In the past, a crash in bitcoin price has been an opportunity for investors to pile into other coins. But the plummeting value of Bitcoin has pulled the prices of other cryptocurrencies into its orbit and their price movements has mimicked that of the original cryptocurrency.

Ethereum, the world’s second most valuable blockchain, has witnessed a roughly 67% decline in the price of ether – its native cryptocurrency. Binance Coin and Cardano’s ADA – the crypto world’s fifth and seventh most valuable coins – are down by 57% and 9% respectively.

News from other corners of the crypto market is likely to depress investor sentiment further in the coming days. Valuations for crypto companies have collapsed in private and public markets. They are also laying off staff.

And, the ecosystem remains as scandal-plagued as ever. Celsius, one of crypto’s biggest lending platforms, stopped withdrawals this morning citing “extreme market conditions.” In a post, the service stated that it was working to “preserve and protect assets to meet our obligations to customers.”

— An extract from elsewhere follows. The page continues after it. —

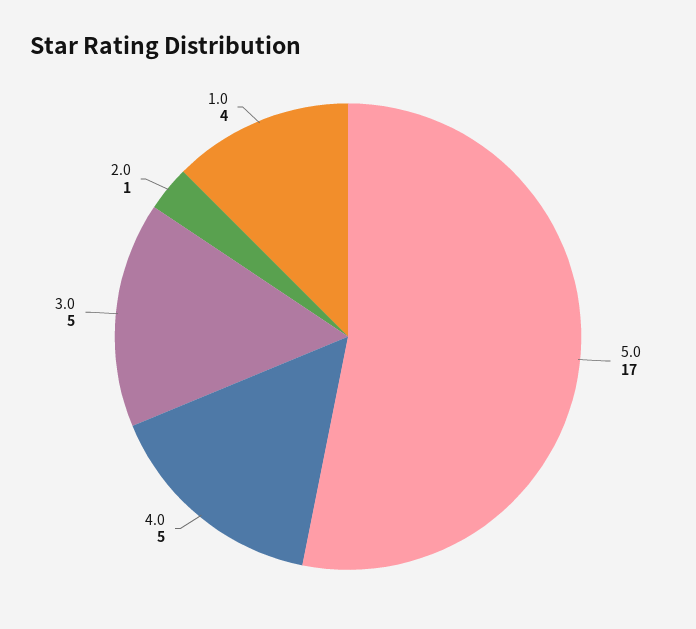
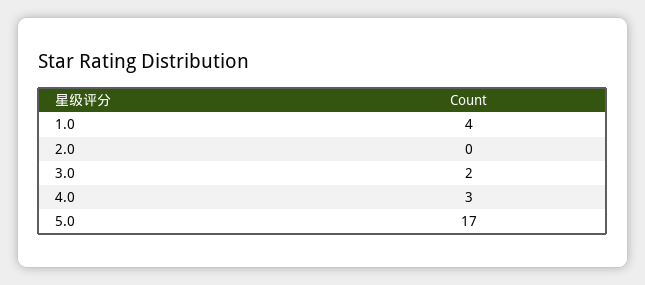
4.0: 5 -> 3
3.0: 5 -> 2
2.0: 1 -> 0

The price of Celsius’s native token, CEL, fell by 50% after the announcement. The platform’s cryptic message has also sparked fears of another crash in the crypto ecosystem similar to the one that occurred after UST’s crash.

As if that wasn’t enough, USDD – a stablecoin for the Tron network – lost its peg to the US dollar this morning. The founder has promised a massive capital infusion, amounting to $2 billion, to rescue the peg. Previous experience has proved that it may not be a successful recipe. As of this writing, USDD is changing hands for $0.98.

Why Did Bitcoin Crash?

Bitcoin’s unique antecedents and recent history make it difficult to identify a single reason affecting its markets. A selloff is the most obvious reason for a price decline. In the most recent case, some are blaming miners for instigating the latest crash. Analysts also blame broader macroeconomic forces, such as the Fed’s tightening of the economy, inflation, and Russia’s invasion of Ukraine.

One writer blamed Treasury Secretary Janet Yellen’s recent comment for the cryptocurrency’s steep decline. “It is not something that I would recommend to most people who are saving for their retirement,” she said. “To me it is a very risky investment. Yellen had earlier referred to Bitcoin as a “speculative asset”.  

However, those arguments contradict the cryptocurrency’s marketing by its enthusiasts, who claim that it is an inflation hedge and is immune to the state of the broader global economy.    

Is This Beginning of Bitcoin’s End?   

Some are predicting that the latest crash in Bitcoin’s price might also be its last one. If the cryptocurrency’s price does not recover quickly from its current downward spiral, then it would “seriously undermine” the investment case for the cryptocurrency and lead to an exodus of money from its ecosystem, they say.

Bitcoin’s fundamentals, however, tell a mixed story. The total hashrate, or the amount of computing power deployed to mining the cryptocurrency, has increased since the beginning of June as the difficulty level of the algorithm used to mine the cryptocurrency has declined. In simple words, this means that there are more miners engaged in its ecosystem now. But their overall revenues are down from early June. The influx of investments and new products from institutional investors and financial institutions has also changed the contours of its markets, making the prospect of a complete price crash unlikely.